I've had his Google check photo hanging up in my office as motivation for 2
years. <http://www.shoemoney.com>

------
parka
Wow. How I wish I earn that kind of money.

I'm an affiliate marketer also but I prefer to refer to myself as a product
reviwer. My mission statement is "To help buyers understand exactly what they
are buying". It brings job to me when my readers comment on how my reviews
helped them save money -- they avoided a bad product after reading my review.

To me, affiliate marketing is just another revenue model, part of the business
model but not the business itself.

Whether your business is shady depends on how you're abusing the model. That
said, all other revenue models can be abused.

Currently, I'm earning US$1500 per month, after a years of work. I work 2
hours per day and have a full time job besides that. My web marketing sucks
but hopefully next year I can quit my job and explore other ways of building
businesses around affiliate marketing.

------
csomar
Can't agree more that marketing weight losses products is sh*t and will very
likely end by spamming people (like the 50 or 60 SPAM Gmail catch every
month).

But let's look from the good side. You design a new website (with flash for
example), fancy and nice, good customer supports, easy transactions, product
delivery management... and you take a % in sale.

You can end up earning something like $100K a month. Nothing weired with that,
it's innovative and amazing and you are improving the user experience.
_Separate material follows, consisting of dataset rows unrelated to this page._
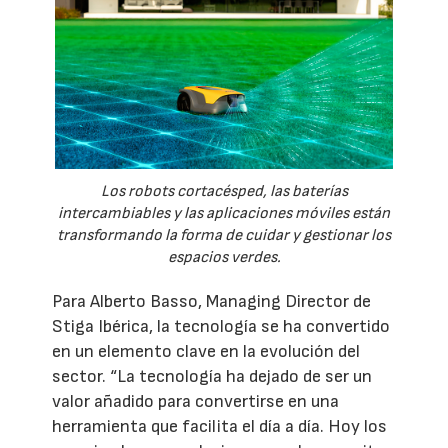
Los robots cortacésped, las baterías
intercambiables y las aplicaciones móviles están
transformando la forma de cuidar y gestionar los
espacios verdes.
Para Alberto Basso, Managing Director de
Stiga Ibérica, la tecnología se ha convertido
en un elemento clave en la evolución del
sector. “La tecnología ha dejado de ser un
valor añadido para convertirse en una
herramienta que facilita el día a día. Hoy los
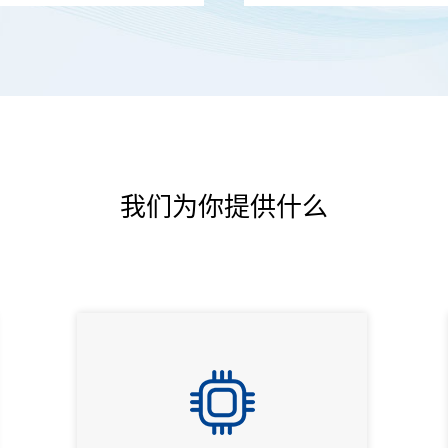
我们为你提供什么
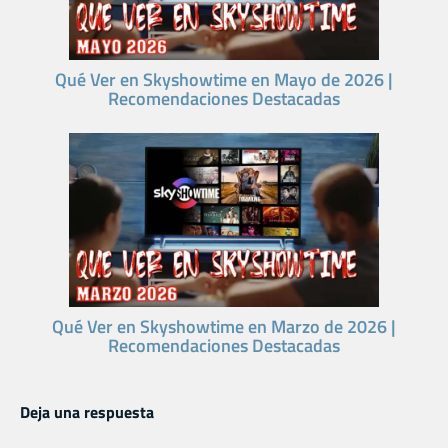
Qué Ver en Skyshowtime en Mayo de 2026 |
Recomendaciones Destacadas
Qué Ver en Skyshowtime en Marzo de 2026 |
Recomendaciones Destacadas
Deja una respuesta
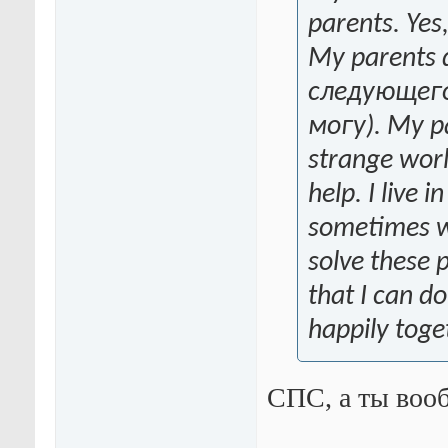
parents. Yes,
My parents 
следующего
могу). My par
strange worl
help. I live
sometimes we
solve these 
that I can do
happily toge
СПС, а ты вооб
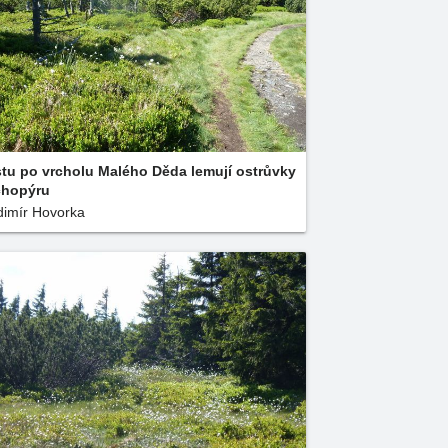
tu po vrcholu Malého Děda lemují ostrůvky
chopýru
dimír Hovorka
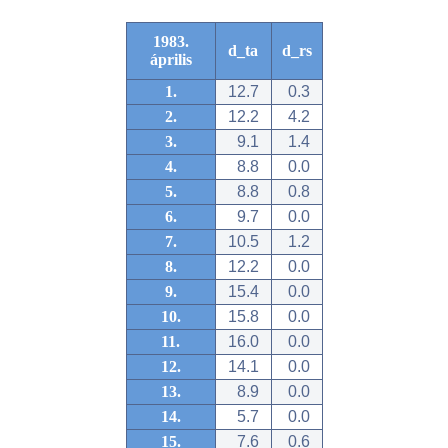
1983.
d_ta
d_rs
április
1.
12.7
0.3
2.
12.2
4.2
3.
9.1
1.4
4.
8.8
0.0
5.
8.8
0.8
6.
9.7
0.0
7.
10.5
1.2
8.
12.2
0.0
9.
15.4
0.0
10.
15.8
0.0
11.
16.0
0.0
12.
14.1
0.0
13.
8.9
0.0
14.
5.7
0.0
15.
7.6
0.6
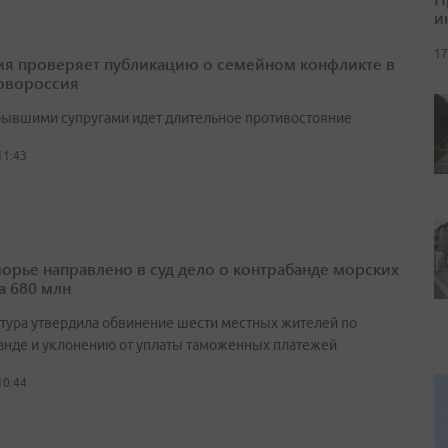
и
17
я проверяет публикацию о семейном конфликте в
овороссия
ывшими супругами идет длительное противостояние
11:43
орье направлено в суд дело о контрабанде морских
а 680 млн
тура утвердила обвинение шести местных жителей по
анде и уклонению от уплаты таможенных платежей
10:44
The real problem is that the current marketer are too busy earning money from
ebay/email/twitter SPAM to build something innovative that solves buyers
problems.

------
parka
If you guys don't already know, Firefox and other browsers also make major
money through affiliate marketing.

Every sale that's make through that little search box nets the company a
little commission. Imagine how many people are using web browsers, and which
web browsers.

------
vinhboy
Amazing, simply amazing. I've had some success doing Affiliate Marketing
myself, but this is at a scale I could never imagine. Great, now you guys have
depleted all my weekend hours....

------
c00p3r
wow. I thought they're using it only in porn CJs. Progress is going on, and
seems like I'm getting old.. =)

If this is an evolution of a porn technologies it works for sure. It is just a
ponzi scheme where newcomers loses some money and established players gets
them.